Write out the items below as a numbered list, leaving out any blank lines.

Data recorded
##########

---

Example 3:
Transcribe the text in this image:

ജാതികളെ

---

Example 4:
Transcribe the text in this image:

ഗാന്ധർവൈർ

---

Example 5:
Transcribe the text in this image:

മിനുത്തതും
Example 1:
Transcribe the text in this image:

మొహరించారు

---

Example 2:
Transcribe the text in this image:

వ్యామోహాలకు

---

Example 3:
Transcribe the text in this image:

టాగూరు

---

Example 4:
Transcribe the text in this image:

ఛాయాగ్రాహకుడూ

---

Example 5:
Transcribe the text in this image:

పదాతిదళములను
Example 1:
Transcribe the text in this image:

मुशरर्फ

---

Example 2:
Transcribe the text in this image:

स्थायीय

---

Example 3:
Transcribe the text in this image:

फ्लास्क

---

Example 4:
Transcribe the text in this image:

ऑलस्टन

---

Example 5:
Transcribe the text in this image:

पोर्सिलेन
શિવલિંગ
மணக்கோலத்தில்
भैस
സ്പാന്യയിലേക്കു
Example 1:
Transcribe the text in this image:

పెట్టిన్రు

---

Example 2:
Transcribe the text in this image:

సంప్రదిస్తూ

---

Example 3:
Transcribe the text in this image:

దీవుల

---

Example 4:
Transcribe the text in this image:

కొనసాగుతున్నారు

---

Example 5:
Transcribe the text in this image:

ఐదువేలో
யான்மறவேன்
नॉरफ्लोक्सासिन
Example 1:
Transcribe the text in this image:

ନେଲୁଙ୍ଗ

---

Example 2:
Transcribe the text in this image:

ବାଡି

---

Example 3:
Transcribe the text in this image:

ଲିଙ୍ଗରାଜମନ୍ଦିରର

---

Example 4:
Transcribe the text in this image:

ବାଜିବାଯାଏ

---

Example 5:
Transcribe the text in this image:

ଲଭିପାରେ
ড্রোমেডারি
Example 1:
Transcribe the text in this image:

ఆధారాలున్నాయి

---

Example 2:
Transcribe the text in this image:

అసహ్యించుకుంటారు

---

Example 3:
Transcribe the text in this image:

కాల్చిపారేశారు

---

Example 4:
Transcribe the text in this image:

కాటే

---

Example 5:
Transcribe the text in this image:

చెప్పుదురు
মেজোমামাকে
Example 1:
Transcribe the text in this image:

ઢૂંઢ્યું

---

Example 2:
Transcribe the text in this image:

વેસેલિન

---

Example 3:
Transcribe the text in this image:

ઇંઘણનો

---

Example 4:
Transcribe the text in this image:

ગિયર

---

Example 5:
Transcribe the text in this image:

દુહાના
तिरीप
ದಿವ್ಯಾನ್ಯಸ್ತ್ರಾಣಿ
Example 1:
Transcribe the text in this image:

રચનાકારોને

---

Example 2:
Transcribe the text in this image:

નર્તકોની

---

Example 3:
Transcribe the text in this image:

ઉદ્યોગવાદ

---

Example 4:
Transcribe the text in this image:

##########

▶ Written answer
1. ---
2. Example 3:
3. Transcribe the text in this image:
4. ജാതികളെ
5. ---
6. Example 4:
7. Transcribe the text in this image:
8. ഗാന്ധർവൈർ
9. ---
10. Example 5:
11. Transcribe the text in this image:
12. മിനുത്തതും
13. Example 1:
14. Transcribe the text in this image:
15. మొహరించారు
16. ---
17. Example 2:
18. Transcribe the text in this image:
19. వ్యామోహాలకు
20. ---
21. Example 3:
22. Transcribe the text in this image:
23. టాగూరు
24. ---
25. Example 4:
26. Transcribe the text in this image:
27. ఛాయాగ్రాహకుడూ
28. ---
29. Example 5:
30. Transcribe the text in this image:
31. పదాతిదళములను
32. Example 1:
33. Transcribe the text in this image:
34. मुशरर्फ
35. ---
36. Example 2:
37. Transcribe the text in this image:
38. स्थायीय
39. ---
40. Example 3:
41. Transcribe the text in this image:
42. फ्लास्क
43. ---
44. Example 4:
45. Transcribe the text in this image:
46. ऑलस्टन
47. ---
48. Example 5:
49. Transcribe the text in this image:
50. पोर्सिलेन
51. શિવલિંગ
52. மணக்கோலத்தில்
53. भैस
54. സ്പാന്യയിലേക്കു
55. Example 1:
56. Transcribe the text in this image:
57. పెట్టిన్రు
58. ---
59. Example 2:
60. Transcribe the text in this image:
61. సంప్రదిస్తూ
62. ---
63. Example 3:
64. Transcribe the text in this image:
65. దీవుల
66. ---
67. Example 4:
68. Transcribe the text in this image:
69. కొనసాగుతున్నారు
70. ---
71. Example 5:
72. Transcribe the text in this image:
73. ఐదువేలో
74. யான்மறவேன்
75. नॉरफ्लोक्सासिन
76. Example 1:
77. Transcribe the text in this image:
78. ନେଲୁଙ୍ଗ
79. ---
80. Example 2:
81. Transcribe the text in this image:
82. ବାଡି
83. ---
84. Example 3:
85. Transcribe the text in this image:
86. ଲିଙ୍ଗରାଜମନ୍ଦିରର
87. ---
88. Example 4:
89. Transcribe the text in this image:
90. ବାଜିବାଯାଏ
91. ---
92. Example 5:
93. Transcribe the text in this image:
94. ଲଭିପାରେ
95. ড্রোমেডারি
96. Example 1:
97. Transcribe the text in this image:
98. ఆధారాలున్నాయి
99. ---
100. Example 2:
101. Transcribe the text in this image:
102. అసహ్యించుకుంటారు
103. ---
104. Example 3:
105. Transcribe the text in this image:
106. కాల్చిపారేశారు
107. ---
108. Example 4:
109. Transcribe the text in this image:
110. కాటే
111. ---
112. Example 5:
113. Transcribe the text in this image:
114. చెప్పుదురు
115. মেজোমামাকে
116. Example 1:
117. Transcribe the text in this image:
118. ઢૂંઢ્યું
119. ---
120. Example 2:
121. Transcribe the text in this image:
122. વેસેલિન
123. ---
124. Example 3:
125. Transcribe the text in this image:
126. ઇંઘણનો
127. ---
128. Example 4:
129. Transcribe the text in this image:
130. ગિયર
131. ---
132. Example 5:
133. Transcribe the text in this image:
134. દુહાના
135. तिरीप
136. ದಿವ್ಯಾನ್ಯಸ್ತ್ರಾಣಿ
137. Example 1:
138. Transcribe the text in this image:
139. રચનાકારોને
140. ---
141. Example 2:
142. Transcribe the text in this image:
143. નર્તકોની
144. ---
145. Example 3:
146. Transcribe the text in this image:
147. ઉદ્યોગવાદ
148. ---
149. Example 4:
150. Transcribe the text in this image:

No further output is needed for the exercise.